Yes I'm sure of it. Grammar and word choice are normally mechanical and logical. It can't be any other way or we couldn't communicate with each other. Grammar and word choice can be artistic but that is not normal. The fact that it is different gives it special meaning and emphasis. Writing and speaking is an art and is also mundane everyday boring stuff. A good speaker or story teller is a delight to listen to just as a good book is a delight to read while a textbook or a financial report can be torture to endure.

It, they can be both and probably often are which is one reason that activity can be seen in both hemispheres at the same time. We have to be able to understand what is being said as well as appreciate the beauty of the art.
 
  • #35
Les Sleeth said:
it occurred to me that if the brain really does compartmentalize an area of consciousness in order to teach it to think, as well as connect it to the body, then full union would have to separate one from the body (i.e., brain) a bit.

I agree. While I never lost my identity or consciousness I often have felt disconnected or free (beyond) from my body.

It was so consuming, all I could do was stand there and be part of it.

When that happens, it is hard to conclude that such a large experience is just one's own consciousness, it's too big! Personally I think that kind of experience is why people begin feeling like there is a much larger consciousness present everywhere they occasionally get to join with.
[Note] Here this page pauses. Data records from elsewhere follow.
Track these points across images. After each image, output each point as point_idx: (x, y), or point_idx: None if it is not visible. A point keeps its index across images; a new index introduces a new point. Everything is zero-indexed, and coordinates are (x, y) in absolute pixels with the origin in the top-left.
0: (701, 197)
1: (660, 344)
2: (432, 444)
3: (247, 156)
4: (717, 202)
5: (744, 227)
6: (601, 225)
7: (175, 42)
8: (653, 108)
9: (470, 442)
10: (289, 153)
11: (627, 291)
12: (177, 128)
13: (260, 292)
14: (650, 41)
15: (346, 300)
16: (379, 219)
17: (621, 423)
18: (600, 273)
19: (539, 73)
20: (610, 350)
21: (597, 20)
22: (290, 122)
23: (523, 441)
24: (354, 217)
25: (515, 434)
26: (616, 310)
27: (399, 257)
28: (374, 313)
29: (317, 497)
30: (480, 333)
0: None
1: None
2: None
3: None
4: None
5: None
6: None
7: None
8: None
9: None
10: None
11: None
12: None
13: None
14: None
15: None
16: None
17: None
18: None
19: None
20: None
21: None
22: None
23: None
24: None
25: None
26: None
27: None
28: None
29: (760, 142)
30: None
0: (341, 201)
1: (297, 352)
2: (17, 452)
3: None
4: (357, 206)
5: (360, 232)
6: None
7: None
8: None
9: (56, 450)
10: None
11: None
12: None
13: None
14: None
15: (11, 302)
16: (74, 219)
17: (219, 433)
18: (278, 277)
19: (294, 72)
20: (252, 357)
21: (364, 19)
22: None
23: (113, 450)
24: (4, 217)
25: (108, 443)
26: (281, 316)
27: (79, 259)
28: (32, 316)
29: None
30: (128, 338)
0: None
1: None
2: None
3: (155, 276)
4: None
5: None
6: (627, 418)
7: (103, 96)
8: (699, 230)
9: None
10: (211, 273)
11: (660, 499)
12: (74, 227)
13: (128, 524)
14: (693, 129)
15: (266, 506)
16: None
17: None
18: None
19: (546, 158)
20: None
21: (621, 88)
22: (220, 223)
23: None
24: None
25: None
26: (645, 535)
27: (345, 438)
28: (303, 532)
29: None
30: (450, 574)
I wonder if this was the same kind of experiences that I have had when I felt, sensed, the presence a high power or order of being that I took to be God or god head. I know that I wrote of this long ago to you soon after we first joined PF. Anyway I am happy for you and delighted to here of your having such an experience. It is overwhelming and will never leave you as you know. It will take weeks for you to fully realize and understand better what has happened (At least it did and does for me). It can be life changing.
If the experience that you described is the same kind as I have had you can see where most of my sense of wonder and awe of the World and Universe comes from.